9 thoughts on “Saleem Shahzad: Mourning the silence

  1. Can’t understand why everyone just mourns? is it just because as the others are doing? I would seriously request people of Pakistan to think more broadly and in light with ground realities. He was a journalist and his killing definitely is not justified. It’s cruelty and his murder is no doubt a shame for our country.

    Disregarding this for a moment, please don’t argue that being journalist he was on the right track and was revealing the truths. And if really everything needs to be revealed, then what’s a point for every country to establish and run a secret agency. There are some strategic actions which are undertaken by the agencies/secret organisation in public interest, and these journalists can never understand them and the risks involved.

    No journalist has right to reveal truths/facts of the agencies who are working to safeguard the country and it’s people, as this may result huge losses/damages to the country and people. Freedom of media and reporters is acceptable, but not beyond the point where it starts to prejudice the reputation of the country or its nation.

    Allah knows better.

  2. ‘Mera Qatil Hi Mera Munsif Hai , Kya Mere Haq Mein Faisla Dega’

    It’s sad and shameful, in fact a state of self-pity that journalists like Syed Saleem Shahzad, who come forward to reveal the truth are gruesomely killed and the mutilated body is found on the road side some ‘fine morning’. On top of it, the democratic vulnerability of people is poked, when the naked truth is arranged to be investigated by the culprits themselves.
    However, Truth that needs to be put under the lenses is underlined by chairman of Pakistan Newspaper Society, Mr. Hameed Haroon, who said that Saleem told him that he has been receiving perpetual life threats by an intelligence agency.
    Is this is what we proud of Pakistan for being a muslim country? where the truth, the best thing to Almighty is compressed for the sake of grubby political objectives. The pain is not just confined to Shahzad’s ghastly murder, but its a parallel state of distress both sides of the border, because Shahzad reported that ISI and Al-Qaida are brewing another conspiracy against India for which apart from the National official Nuclear programme they have got different unofficial nuclear arrangements to help terrorism. It’s melancholic that these white collar officials who have ruined the image of Pakistan in few decades are still dynamic in the process of their immoral ventures. It’s the need of an hour for Pakistani Mass to stand up and wipe out the filthy political structure who has been ruining the image of Pakistan, and the world is frowning at it.
    Though it should have been done a month back, at Osama’s death episode. It’s late but it’s never too late. This system has to crash. It’s essential, so that the Shahzad’s death should not be considered as an epitome of victory of corrupt, immoral and unislamic system over truth. Pakistan has to rise from this state of Islamic and social failure. Its national shame, its tyranny, its more than that. Its time for revolution, its time for Jihad, the real one.

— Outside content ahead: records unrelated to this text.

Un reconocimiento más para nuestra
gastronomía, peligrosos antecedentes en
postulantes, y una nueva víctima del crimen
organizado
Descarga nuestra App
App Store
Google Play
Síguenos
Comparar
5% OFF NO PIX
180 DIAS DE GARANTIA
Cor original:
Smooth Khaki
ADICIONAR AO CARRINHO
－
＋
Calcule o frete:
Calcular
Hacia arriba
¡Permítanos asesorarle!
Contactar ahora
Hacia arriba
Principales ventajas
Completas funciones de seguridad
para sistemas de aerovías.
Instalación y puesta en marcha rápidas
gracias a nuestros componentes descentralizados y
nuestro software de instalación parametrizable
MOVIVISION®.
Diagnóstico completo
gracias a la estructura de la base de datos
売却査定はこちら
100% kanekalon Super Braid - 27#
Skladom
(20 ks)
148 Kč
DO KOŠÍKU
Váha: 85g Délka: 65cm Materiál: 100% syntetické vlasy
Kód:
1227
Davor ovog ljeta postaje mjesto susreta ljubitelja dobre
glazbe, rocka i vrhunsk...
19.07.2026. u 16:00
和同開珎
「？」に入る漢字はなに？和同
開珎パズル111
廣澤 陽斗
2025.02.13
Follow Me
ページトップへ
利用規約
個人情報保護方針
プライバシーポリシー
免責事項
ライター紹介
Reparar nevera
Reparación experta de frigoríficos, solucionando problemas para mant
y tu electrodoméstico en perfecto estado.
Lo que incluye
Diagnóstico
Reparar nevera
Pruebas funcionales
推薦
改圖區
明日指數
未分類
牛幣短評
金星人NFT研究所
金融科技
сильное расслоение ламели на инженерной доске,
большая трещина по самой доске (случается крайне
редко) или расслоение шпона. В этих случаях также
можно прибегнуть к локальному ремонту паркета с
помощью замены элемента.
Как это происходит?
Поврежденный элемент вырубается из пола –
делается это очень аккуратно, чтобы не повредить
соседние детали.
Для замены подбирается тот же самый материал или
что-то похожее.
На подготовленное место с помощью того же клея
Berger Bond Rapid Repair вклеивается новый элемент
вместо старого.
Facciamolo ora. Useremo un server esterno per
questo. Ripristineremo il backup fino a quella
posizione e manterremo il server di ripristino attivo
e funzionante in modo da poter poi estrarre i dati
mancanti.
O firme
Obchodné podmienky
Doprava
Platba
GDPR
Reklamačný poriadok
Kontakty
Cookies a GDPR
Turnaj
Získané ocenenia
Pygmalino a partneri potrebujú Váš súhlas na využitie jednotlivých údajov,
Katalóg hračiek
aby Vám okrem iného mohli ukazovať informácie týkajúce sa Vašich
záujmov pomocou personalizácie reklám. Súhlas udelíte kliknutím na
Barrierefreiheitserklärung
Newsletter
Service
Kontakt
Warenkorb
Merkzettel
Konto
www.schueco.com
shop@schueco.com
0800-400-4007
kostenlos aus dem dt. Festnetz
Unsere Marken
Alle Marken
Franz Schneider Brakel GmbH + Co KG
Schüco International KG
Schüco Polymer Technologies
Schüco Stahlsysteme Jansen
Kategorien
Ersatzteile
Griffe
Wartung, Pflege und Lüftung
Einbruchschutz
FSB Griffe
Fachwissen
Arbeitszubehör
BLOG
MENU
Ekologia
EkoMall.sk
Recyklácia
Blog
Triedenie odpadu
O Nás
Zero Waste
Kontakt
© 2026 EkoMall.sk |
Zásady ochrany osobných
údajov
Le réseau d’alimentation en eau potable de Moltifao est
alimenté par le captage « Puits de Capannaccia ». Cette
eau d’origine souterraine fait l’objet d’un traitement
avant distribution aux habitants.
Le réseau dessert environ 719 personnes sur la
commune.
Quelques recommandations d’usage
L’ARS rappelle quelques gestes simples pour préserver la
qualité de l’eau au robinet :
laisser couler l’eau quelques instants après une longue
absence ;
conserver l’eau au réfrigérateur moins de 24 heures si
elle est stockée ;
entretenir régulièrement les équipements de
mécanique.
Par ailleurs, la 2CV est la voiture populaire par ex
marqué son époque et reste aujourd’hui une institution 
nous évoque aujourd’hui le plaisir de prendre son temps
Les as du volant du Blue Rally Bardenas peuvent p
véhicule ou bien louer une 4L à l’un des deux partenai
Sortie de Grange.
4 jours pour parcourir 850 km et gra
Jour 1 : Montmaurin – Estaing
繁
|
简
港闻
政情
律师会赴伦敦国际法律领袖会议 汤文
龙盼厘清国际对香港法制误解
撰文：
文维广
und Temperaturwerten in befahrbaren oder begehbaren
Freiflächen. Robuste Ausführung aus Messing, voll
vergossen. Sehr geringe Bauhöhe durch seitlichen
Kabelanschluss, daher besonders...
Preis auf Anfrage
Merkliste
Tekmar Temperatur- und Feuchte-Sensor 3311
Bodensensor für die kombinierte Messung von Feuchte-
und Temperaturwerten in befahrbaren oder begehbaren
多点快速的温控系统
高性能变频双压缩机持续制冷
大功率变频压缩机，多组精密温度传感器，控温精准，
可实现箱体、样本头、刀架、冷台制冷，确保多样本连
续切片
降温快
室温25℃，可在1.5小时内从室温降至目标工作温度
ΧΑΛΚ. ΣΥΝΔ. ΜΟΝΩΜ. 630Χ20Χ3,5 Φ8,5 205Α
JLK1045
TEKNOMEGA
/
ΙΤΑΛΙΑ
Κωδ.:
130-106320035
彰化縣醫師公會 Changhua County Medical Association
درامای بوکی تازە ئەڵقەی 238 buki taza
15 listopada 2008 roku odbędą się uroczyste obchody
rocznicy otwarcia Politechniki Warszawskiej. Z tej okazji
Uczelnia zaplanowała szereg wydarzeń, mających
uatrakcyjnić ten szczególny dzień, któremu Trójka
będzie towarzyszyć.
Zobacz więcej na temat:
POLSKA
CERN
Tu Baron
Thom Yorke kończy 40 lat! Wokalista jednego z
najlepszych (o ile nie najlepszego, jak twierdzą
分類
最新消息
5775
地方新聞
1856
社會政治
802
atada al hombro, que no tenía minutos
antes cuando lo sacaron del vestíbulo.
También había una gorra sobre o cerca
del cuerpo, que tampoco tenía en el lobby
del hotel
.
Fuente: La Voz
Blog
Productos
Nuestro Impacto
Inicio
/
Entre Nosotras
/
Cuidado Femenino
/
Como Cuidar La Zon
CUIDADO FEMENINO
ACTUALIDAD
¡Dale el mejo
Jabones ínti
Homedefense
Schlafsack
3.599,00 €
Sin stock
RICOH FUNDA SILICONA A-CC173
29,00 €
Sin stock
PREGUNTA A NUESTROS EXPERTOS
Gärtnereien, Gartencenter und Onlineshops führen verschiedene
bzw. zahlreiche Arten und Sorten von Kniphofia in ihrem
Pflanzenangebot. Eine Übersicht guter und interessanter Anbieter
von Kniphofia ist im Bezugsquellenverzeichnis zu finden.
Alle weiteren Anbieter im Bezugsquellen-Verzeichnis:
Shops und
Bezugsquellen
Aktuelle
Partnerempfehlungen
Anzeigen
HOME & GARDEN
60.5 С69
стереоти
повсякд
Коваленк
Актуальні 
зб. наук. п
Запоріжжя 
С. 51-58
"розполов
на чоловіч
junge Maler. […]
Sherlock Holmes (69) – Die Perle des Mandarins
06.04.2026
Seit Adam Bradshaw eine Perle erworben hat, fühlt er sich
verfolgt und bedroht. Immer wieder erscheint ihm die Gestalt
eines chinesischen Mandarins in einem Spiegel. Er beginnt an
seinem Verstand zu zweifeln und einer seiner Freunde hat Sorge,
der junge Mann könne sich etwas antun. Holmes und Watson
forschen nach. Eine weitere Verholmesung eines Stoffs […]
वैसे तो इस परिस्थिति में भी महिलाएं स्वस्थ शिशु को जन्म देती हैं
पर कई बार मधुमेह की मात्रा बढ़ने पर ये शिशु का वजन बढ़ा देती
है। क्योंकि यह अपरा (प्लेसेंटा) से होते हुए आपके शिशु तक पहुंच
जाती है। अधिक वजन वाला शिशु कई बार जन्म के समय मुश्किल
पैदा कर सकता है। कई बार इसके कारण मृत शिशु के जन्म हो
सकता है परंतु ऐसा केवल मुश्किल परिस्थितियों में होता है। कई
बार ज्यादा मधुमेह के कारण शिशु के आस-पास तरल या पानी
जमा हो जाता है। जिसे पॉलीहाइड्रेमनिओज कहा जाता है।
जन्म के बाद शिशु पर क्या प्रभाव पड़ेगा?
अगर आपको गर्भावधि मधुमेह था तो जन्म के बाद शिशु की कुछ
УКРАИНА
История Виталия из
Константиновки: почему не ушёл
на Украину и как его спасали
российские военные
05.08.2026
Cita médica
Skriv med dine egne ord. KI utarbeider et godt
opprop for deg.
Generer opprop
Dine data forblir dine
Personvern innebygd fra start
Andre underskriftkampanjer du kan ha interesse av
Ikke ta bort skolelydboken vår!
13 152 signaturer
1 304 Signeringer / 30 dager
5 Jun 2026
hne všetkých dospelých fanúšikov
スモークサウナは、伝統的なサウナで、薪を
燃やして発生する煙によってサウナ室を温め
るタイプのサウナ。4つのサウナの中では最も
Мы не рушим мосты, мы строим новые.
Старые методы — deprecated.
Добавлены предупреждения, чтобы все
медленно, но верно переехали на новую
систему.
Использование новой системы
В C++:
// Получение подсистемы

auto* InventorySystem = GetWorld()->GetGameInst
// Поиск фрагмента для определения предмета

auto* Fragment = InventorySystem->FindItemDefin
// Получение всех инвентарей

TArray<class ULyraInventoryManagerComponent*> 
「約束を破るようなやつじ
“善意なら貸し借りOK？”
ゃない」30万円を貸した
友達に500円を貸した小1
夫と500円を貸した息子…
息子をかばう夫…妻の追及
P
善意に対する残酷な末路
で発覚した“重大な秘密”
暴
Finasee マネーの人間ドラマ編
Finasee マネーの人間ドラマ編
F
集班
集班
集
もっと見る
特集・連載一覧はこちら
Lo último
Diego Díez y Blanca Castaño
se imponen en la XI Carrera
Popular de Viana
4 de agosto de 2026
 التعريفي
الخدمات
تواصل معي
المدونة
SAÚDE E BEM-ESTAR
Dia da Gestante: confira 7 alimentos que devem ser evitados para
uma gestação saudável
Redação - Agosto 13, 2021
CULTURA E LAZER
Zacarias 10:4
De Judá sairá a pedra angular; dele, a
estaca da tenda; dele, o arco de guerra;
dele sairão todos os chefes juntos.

  3. “I am afraid that I might not find the right words. I doubt that no matter how many candles we burn, no matter how many protests we call, no matter how many times we shout and sloganeer it might never make a difference.” How aptly put Sana. We need to do more. We have done all this before. We continue to loose our heroes, because we ‘think’ we don’t have the courage or power to fight. But we do. There is still time (eventhough it’s slipping away, taking with it, many lives). Eventually we will have to gather that courage anyway, when nothing will be left. Then why not now.
    May Allah give us the right amount of strength, and show us the right path to strive on.